Two Years Eight Months and Twenty-Eight Nights: A Novel
Salman Rushdie
Jonathan Cape
Salman Rushdie’s latest novel – whose title is a prosaic rendering of the Thousand and One Nights – deals with a world that has descended into ‘a time of strangeness’, a time in which genies (jinnia) wreak untold havoc and warfare on the human race. At the core of the novel is a millennium-old battle of ideas, a vindication of the Aristotelian philosophy of Al-Andalus philosopher Ibn Rushd (whose name Rushdie’s father adopted in homage). Can chaos and fear eventually push humans towards belief in God? Will religion eventually push them away from belief? Whose agendas are these, and to what ends do people so insistently cling to them? The book is narrated a thousand years from now in the future, when humans have overcome all violence, religion and irrationality. It examines the battle between the rational and chaotic sides of human nature, abstracted and depicted as an epic sci-fi superhero battle between Good and Evil, light and dark, the jinnia representing the irrational, cruel and despotic sides of humanity. If that sounds somewhat unsubtle, it’s because it is.

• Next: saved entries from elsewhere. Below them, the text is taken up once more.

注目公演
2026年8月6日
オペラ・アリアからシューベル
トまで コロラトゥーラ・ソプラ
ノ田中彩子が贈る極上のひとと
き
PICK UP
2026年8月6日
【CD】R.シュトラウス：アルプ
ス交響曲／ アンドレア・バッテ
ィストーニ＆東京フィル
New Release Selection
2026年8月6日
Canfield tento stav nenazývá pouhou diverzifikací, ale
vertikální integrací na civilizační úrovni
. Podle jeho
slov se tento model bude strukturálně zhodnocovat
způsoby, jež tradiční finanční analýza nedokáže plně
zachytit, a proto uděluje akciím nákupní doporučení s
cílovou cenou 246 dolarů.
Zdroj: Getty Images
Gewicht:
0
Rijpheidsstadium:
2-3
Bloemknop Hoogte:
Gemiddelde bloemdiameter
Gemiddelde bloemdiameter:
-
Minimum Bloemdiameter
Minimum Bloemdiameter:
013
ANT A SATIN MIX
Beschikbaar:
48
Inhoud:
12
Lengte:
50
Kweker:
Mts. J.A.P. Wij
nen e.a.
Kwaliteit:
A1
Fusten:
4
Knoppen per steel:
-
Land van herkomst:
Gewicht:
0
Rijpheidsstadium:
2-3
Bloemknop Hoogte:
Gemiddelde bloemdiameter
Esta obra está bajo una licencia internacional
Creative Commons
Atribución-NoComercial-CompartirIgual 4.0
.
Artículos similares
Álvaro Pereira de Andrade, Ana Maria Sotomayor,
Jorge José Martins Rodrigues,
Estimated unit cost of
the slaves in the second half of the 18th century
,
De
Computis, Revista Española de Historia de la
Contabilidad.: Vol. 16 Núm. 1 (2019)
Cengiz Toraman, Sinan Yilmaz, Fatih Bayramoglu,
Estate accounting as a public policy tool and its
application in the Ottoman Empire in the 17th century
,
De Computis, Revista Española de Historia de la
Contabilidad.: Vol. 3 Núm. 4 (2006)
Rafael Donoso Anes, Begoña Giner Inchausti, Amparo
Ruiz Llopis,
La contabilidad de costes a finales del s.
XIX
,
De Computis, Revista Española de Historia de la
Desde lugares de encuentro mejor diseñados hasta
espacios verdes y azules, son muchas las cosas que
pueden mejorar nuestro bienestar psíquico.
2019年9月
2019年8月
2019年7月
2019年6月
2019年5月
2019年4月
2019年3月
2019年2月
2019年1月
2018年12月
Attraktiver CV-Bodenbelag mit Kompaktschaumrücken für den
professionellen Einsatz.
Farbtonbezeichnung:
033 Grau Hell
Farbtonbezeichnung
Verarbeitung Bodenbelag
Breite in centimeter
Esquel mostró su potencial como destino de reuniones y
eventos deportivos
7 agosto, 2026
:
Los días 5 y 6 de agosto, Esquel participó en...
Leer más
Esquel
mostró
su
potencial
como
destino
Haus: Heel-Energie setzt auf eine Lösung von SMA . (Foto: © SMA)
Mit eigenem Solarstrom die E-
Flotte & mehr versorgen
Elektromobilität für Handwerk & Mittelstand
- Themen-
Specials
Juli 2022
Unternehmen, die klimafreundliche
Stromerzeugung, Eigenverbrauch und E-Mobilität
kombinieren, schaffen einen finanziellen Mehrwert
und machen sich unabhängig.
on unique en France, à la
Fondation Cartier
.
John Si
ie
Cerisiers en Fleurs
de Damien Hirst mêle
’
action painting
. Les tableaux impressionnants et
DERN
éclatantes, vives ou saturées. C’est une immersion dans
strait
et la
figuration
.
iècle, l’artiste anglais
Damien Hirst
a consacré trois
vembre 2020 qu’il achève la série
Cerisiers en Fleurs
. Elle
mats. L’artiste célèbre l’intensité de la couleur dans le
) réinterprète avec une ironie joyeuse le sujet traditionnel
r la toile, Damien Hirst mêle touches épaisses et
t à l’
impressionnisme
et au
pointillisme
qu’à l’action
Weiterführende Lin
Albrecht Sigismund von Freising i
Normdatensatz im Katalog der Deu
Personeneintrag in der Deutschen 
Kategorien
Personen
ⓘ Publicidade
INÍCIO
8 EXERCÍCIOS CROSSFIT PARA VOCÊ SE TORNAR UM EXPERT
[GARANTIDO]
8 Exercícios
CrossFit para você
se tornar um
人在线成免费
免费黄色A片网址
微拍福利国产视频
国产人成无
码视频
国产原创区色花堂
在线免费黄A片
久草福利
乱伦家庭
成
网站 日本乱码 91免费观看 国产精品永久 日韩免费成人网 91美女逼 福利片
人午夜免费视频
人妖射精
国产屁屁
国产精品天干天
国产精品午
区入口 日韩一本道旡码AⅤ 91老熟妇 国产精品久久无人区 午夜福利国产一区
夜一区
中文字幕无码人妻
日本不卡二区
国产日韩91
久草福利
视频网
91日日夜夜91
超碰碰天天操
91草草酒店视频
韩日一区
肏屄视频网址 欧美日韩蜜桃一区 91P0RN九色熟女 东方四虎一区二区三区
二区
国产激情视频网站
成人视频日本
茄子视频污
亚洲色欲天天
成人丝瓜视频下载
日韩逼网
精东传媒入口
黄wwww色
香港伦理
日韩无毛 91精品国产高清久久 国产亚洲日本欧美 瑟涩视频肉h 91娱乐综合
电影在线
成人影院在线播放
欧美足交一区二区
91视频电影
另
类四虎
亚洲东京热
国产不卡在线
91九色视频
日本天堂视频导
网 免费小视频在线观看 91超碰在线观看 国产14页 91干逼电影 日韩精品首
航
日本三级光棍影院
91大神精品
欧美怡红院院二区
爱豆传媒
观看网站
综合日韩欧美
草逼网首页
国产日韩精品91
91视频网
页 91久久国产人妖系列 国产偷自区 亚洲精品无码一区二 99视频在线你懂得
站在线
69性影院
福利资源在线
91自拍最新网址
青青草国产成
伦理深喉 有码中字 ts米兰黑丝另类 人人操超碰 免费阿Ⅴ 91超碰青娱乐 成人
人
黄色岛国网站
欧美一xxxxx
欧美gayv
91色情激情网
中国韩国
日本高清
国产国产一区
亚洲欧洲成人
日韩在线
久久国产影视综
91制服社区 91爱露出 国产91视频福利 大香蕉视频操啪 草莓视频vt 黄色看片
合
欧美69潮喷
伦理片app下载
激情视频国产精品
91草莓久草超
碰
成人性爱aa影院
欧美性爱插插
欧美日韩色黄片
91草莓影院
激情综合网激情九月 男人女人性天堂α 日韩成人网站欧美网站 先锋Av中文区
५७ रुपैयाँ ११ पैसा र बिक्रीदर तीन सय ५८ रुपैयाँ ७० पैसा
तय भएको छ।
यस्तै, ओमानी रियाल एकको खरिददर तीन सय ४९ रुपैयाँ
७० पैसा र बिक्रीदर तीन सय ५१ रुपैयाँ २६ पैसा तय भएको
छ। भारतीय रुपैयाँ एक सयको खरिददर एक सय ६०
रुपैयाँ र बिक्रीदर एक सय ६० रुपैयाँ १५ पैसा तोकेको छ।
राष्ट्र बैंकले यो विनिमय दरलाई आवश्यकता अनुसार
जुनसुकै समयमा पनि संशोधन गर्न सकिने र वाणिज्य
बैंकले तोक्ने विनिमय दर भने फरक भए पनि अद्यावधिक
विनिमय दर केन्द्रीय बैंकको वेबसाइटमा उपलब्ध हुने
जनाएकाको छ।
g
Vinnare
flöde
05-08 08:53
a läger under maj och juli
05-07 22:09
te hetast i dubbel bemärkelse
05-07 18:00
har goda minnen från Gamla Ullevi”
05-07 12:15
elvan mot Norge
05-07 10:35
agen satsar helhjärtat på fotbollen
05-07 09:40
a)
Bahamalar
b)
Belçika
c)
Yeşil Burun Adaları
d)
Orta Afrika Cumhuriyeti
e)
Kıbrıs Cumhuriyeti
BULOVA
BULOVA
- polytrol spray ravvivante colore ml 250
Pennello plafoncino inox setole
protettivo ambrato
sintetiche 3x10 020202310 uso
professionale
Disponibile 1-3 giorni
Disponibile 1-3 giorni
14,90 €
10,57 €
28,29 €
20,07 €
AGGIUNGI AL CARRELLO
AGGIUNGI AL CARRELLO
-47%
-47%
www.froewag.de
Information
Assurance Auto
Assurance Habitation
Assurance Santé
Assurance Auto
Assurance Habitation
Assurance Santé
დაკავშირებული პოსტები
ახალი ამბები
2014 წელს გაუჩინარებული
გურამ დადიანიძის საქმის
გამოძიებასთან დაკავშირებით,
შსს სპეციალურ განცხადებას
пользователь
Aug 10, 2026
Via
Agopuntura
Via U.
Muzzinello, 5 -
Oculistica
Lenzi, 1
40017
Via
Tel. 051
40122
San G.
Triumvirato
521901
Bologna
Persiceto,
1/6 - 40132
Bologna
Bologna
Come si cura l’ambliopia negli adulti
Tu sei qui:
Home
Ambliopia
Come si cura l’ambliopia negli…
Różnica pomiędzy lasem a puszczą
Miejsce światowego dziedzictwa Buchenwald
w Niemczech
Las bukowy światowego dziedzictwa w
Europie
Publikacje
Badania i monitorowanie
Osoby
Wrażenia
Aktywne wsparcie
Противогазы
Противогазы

The book characteristically teems with characters, subplots, contradictions, meandering stories and Rushdie’s trademark unusual happenings. A man suddenly and inexplicably begins levitating; a baby capable of detecting corruption magically appears; wormholes open between the human world and Fairyland; people are struck by lightning in their thousands. But although there are moments when the magic strikes and rings true, much of the time the reader is left feeling that something is lacking, that some essential cohesion is missing. Much of the time, the tone falls short of the whimsical and playful. The events feel gratuitous; the references self-indulgent. Problematically, every single female character is a stunningly beautiful young woman (human or supernatural) who falls in love with an older man (magic realism indeed). In the end the novel manages to be both didactic and drifting, and, despite its boundless energy, is disappointing from a writer of Rushdie’s sensibility and imagination.